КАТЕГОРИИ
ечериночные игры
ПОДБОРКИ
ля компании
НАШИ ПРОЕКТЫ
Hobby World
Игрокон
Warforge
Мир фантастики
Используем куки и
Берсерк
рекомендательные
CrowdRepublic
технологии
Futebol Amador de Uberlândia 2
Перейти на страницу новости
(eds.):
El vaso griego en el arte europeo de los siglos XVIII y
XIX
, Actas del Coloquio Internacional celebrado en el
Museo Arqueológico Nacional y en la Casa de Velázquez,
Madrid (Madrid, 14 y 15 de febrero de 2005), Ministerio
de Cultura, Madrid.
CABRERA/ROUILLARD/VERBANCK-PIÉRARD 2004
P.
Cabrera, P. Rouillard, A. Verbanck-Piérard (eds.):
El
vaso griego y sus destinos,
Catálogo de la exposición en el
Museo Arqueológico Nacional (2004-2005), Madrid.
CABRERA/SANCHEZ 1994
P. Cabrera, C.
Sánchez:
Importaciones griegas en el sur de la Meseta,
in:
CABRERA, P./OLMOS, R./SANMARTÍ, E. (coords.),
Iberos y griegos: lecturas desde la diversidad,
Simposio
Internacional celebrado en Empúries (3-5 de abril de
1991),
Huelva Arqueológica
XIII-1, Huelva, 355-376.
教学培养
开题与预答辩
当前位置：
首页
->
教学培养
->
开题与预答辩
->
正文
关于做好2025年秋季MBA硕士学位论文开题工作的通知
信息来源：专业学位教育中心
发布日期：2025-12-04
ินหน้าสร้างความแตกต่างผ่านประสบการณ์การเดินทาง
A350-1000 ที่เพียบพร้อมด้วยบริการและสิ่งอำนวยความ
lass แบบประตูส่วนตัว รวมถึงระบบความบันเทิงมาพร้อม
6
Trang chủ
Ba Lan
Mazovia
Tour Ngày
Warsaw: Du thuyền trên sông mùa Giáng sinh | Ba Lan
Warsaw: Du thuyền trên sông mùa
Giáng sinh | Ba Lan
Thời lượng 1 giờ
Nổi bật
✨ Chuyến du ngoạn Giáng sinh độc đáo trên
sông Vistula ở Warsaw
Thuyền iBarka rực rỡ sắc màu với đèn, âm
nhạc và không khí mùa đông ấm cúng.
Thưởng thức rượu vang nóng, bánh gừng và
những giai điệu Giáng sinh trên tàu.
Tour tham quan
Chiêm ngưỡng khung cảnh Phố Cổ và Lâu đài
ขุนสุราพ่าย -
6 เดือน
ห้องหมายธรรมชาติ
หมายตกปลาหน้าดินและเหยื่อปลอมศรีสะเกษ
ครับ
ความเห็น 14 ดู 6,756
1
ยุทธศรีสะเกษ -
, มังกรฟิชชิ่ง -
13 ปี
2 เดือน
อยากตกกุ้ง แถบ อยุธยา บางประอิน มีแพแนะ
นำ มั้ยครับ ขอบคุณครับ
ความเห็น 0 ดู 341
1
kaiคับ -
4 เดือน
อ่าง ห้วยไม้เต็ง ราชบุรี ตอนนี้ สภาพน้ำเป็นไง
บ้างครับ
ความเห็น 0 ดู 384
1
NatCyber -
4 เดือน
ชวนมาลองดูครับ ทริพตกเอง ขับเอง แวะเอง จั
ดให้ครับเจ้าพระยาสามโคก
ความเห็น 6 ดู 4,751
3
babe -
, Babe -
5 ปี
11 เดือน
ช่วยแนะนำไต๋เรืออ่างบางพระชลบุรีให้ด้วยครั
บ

○ ○ ○ ○ ○ ○ ○

_Required work_.
If a line falls between the first line of the data above and the line holding "发布日期：2025-12-04", inclusive, retype it exactly; retype no other line.

_Exercise response_.
КАТЕГОРИИ
ечериночные игры
ПОДБОРКИ
ля компании
НАШИ ПРОЕКТЫ
Hobby World
Игрокон
Warforge
Мир фантастики
Используем куки и
Берсерк
рекомендательные
CrowdRepublic
технологии
Futebol Amador de Uberlândia 2
Перейти на страницу новости
(eds.):
El vaso griego en el arte europeo de los siglos XVIII y
XIX
, Actas del Coloquio Internacional celebrado en el
Museo Arqueológico Nacional y en la Casa de Velázquez,
Madrid (Madrid, 14 y 15 de febrero de 2005), Ministerio
de Cultura, Madrid.
CABRERA/ROUILLARD/VERBANCK-PIÉRARD 2004
P.
Cabrera, P. Rouillard, A. Verbanck-Piérard (eds.):
El
vaso griego y sus destinos,
Catálogo de la exposición en el
Museo Arqueológico Nacional (2004-2005), Madrid.
CABRERA/SANCHEZ 1994
P. Cabrera, C.
Sánchez:
Importaciones griegas en el sur de la Meseta,
in:
CABRERA, P./OLMOS, R./SANMARTÍ, E. (coords.),
Iberos y griegos: lecturas desde la diversidad,
Simposio
Internacional celebrado en Empúries (3-5 de abril de
1991),
Huelva Arqueológica
XIII-1, Huelva, 355-376.
教学培养
开题与预答辩
当前位置：
首页
->
教学培养
->
开题与预答辩
->
正文
关于做好2025年秋季MBA硕士学位论文开题工作的通知
信息来源：专业学位教育中心
发布日期：2025-12-04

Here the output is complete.